» PROBLEM TO SOLVE
In the listing below, find the line containing "roll_deg: -1.0" and the line containing "focal_mm: 37", then copy exactly everything from the first through the second, except the pictures.

» RECORDS FOR THE TASK
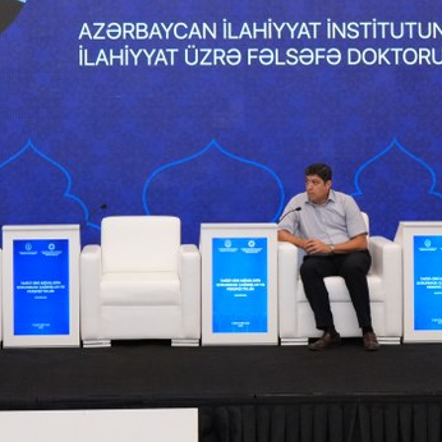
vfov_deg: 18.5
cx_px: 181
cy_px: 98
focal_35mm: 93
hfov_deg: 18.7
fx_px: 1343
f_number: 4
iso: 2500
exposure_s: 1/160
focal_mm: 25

* * *

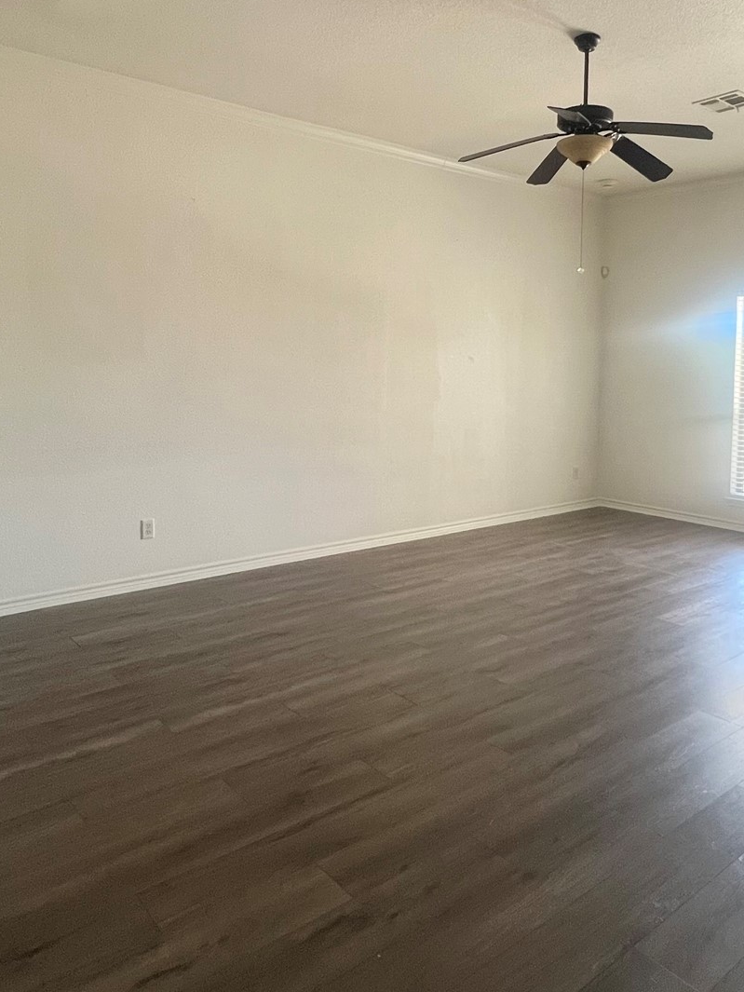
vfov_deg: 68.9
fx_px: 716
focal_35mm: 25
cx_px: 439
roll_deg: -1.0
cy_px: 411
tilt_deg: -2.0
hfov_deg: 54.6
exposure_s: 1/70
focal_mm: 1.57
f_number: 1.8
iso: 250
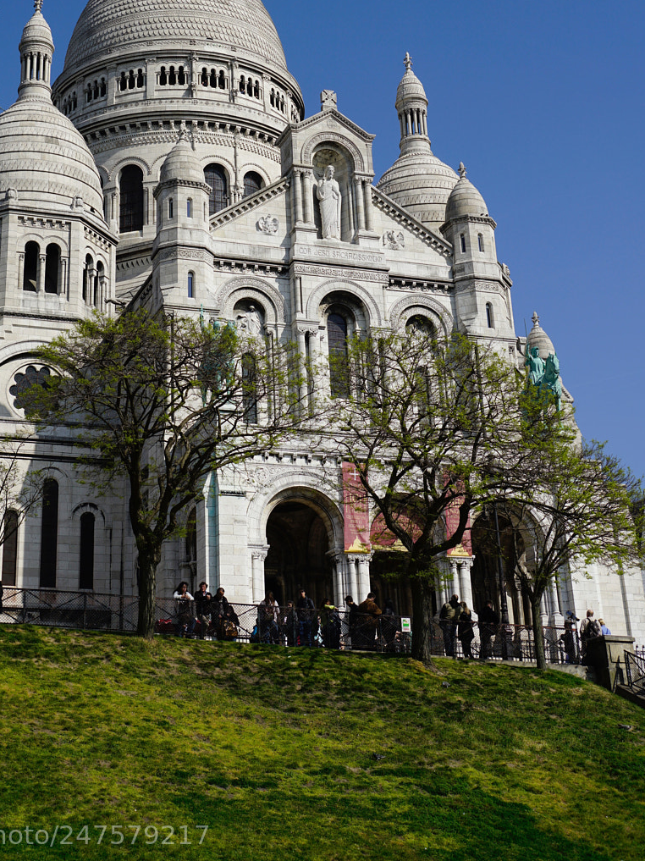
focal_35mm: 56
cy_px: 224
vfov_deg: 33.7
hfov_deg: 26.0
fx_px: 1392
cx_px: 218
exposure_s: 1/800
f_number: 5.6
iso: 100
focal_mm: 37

--

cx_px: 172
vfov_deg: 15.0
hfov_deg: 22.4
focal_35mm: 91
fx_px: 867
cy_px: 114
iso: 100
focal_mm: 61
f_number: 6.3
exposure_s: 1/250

» EXERCISE RESPONSE
roll_deg: -1.0
cy_px: 411
tilt_deg: -2.0
hfov_deg: 54.6
exposure_s: 1/70
focal_mm: 1.57
f_number: 1.8
iso: 250
focal_35mm: 56
cy_px: 224
vfov_deg: 33.7
hfov_deg: 26.0
fx_px: 1392
cx_px: 218
exposure_s: 1/800
f_number: 5.6
iso: 100
focal_mm: 37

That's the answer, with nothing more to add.